== REQUIRED WORK ==
Across the entries below, please work out how many lines contain the string "dataströmmen" and give only the number.
◇ ◇ ◇ ◇ ◇ ◇ ◇
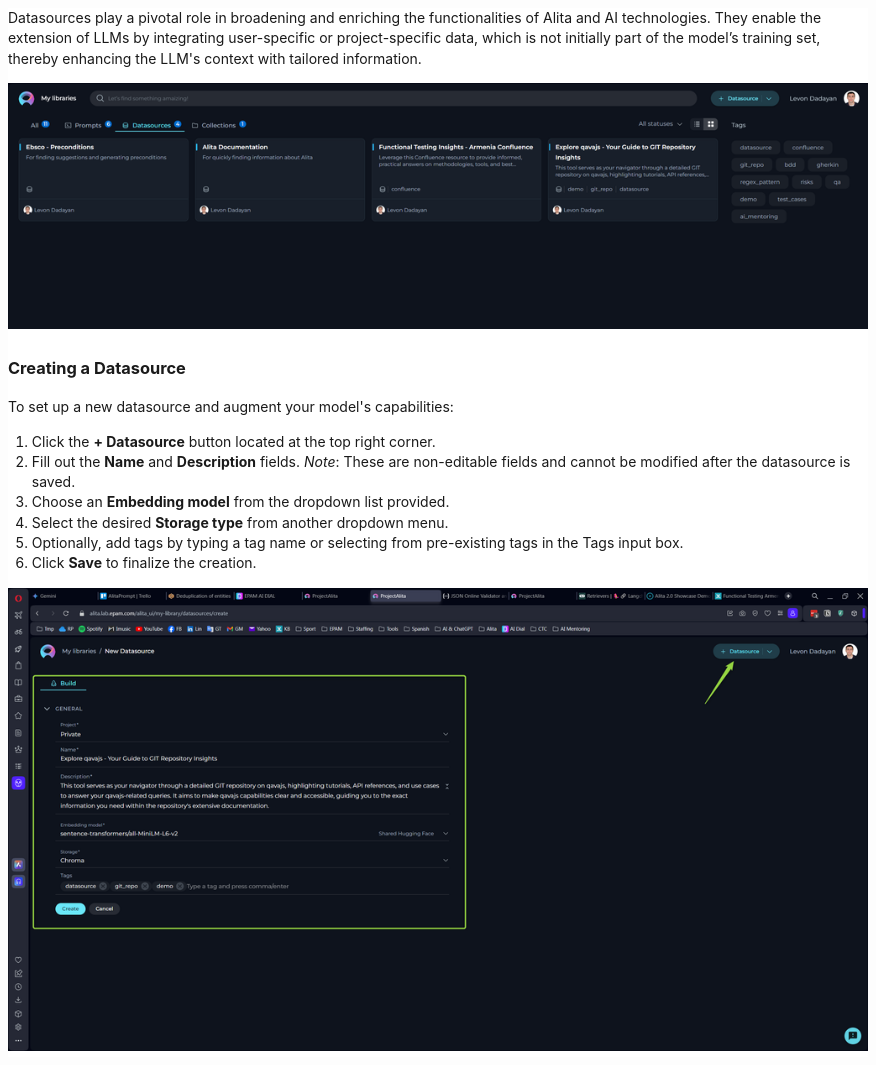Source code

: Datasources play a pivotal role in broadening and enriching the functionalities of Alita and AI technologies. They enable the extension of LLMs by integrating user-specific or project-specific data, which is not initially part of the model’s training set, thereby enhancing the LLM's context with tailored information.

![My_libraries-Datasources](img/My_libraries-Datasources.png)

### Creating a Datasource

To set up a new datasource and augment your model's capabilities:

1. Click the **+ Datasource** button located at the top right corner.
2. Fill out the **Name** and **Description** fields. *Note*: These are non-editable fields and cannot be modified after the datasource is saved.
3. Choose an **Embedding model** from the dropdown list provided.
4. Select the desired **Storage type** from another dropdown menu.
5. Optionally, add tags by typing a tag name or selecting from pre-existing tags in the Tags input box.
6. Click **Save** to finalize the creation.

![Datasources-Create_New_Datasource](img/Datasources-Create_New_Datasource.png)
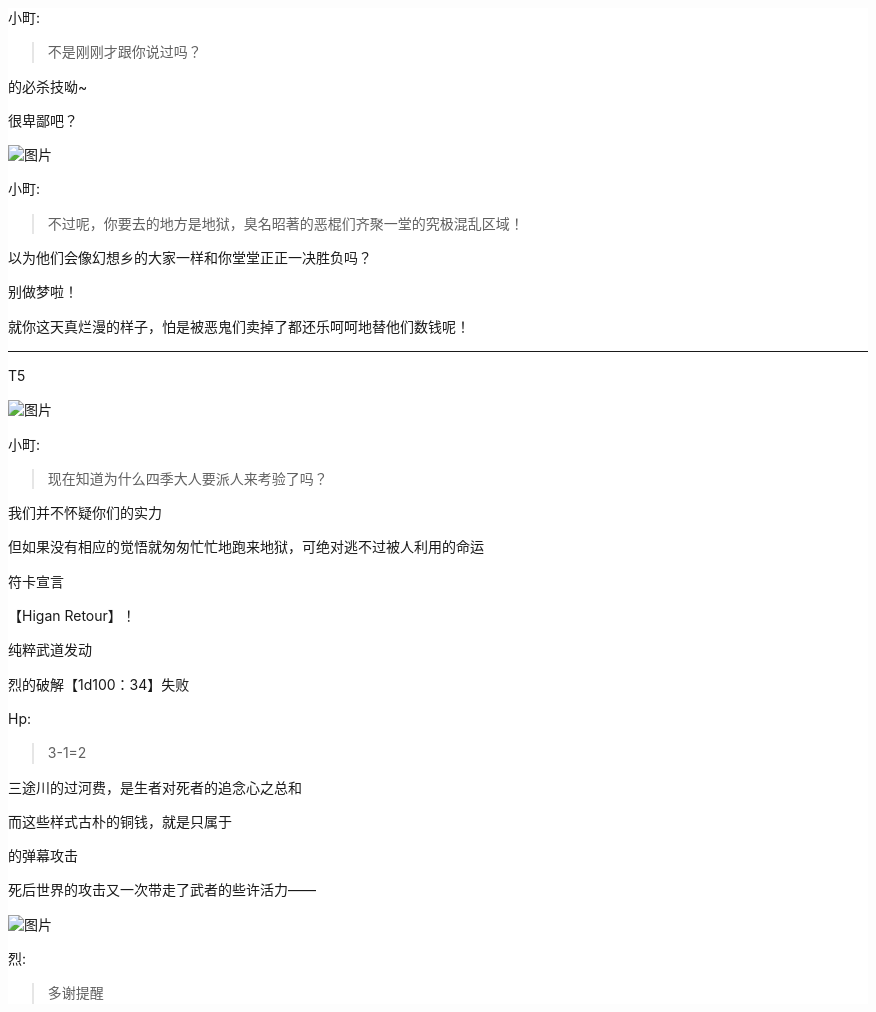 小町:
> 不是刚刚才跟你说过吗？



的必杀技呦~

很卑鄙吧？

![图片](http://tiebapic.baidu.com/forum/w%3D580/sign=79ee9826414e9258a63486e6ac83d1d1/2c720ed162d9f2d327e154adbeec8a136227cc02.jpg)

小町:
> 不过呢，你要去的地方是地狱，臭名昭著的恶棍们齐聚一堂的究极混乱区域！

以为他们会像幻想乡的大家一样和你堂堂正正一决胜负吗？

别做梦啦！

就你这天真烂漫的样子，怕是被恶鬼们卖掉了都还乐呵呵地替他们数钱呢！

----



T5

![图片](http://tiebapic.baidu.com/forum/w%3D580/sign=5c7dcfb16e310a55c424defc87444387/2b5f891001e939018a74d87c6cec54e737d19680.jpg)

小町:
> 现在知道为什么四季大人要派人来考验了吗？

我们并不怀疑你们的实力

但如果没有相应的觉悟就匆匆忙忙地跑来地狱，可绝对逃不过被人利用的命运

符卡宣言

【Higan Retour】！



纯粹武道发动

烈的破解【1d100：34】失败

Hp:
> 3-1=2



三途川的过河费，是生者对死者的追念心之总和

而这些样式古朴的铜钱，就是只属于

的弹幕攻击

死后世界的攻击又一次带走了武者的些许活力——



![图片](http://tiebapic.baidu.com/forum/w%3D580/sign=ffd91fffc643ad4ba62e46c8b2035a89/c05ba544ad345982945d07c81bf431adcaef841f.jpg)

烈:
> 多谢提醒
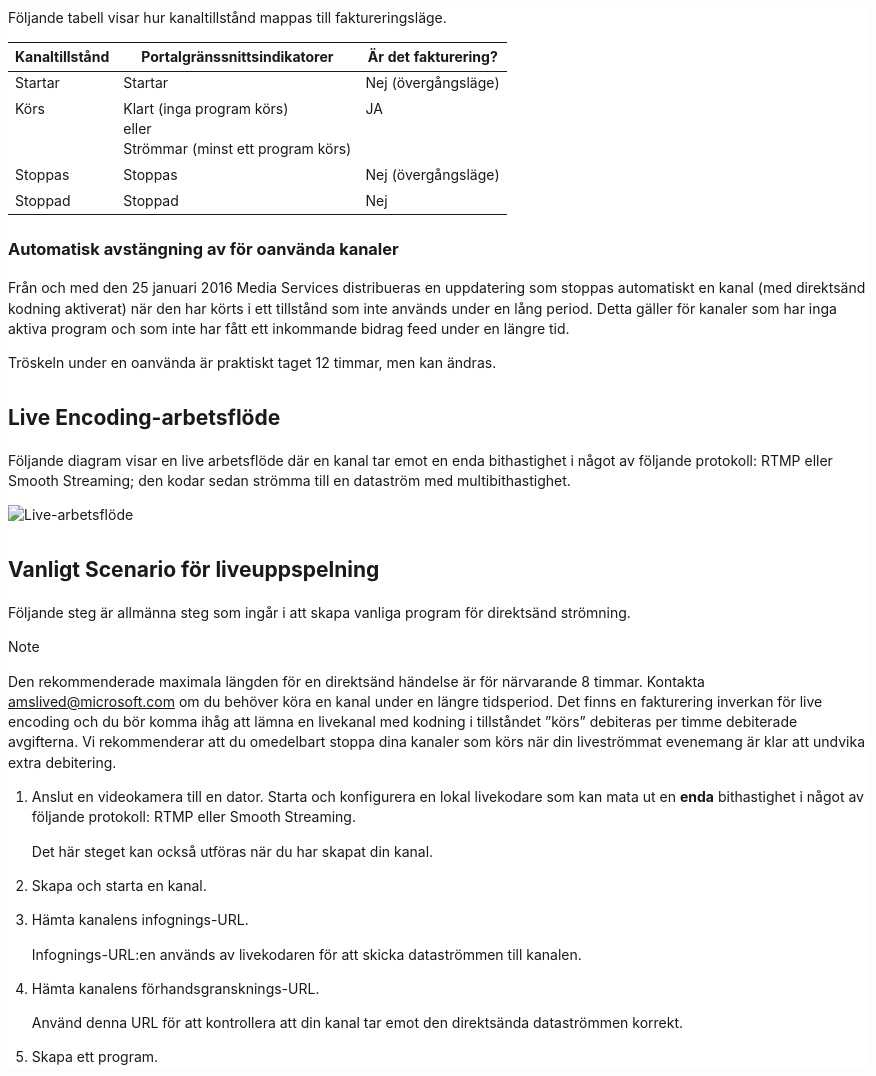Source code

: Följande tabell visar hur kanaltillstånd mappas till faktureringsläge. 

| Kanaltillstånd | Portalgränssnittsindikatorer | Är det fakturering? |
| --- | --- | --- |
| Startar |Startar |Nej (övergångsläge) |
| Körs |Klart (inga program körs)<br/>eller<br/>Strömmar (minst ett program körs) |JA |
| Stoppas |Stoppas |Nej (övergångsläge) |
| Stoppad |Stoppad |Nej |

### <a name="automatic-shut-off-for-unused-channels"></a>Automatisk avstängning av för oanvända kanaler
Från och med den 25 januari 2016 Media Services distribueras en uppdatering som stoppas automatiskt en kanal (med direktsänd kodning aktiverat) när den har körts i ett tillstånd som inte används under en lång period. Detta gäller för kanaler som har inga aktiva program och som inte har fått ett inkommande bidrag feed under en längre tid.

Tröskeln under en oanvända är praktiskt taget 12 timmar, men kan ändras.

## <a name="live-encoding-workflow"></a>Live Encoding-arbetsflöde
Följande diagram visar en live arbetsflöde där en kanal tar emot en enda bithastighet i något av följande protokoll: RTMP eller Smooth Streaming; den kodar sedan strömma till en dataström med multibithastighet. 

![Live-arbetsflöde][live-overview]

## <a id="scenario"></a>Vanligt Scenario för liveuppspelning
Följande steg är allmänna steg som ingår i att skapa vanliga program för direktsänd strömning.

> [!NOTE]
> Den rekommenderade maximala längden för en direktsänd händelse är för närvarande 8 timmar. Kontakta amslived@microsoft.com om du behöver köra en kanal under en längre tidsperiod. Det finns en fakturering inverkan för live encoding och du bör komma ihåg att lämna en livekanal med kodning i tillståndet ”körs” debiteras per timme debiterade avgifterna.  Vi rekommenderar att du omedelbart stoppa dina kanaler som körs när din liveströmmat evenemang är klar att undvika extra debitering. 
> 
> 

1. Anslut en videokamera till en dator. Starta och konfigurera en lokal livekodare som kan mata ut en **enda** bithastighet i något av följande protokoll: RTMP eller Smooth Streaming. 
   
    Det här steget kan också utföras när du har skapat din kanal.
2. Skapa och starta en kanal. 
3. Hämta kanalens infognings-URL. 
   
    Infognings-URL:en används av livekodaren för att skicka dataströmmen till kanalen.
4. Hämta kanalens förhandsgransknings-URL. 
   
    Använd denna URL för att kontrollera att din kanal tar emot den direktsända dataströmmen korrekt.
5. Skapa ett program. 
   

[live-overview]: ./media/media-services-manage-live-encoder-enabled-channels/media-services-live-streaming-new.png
◇ ◇ ◇ ◇ ◇ ◇ ◇
== SOLVED PROBLEM ==
2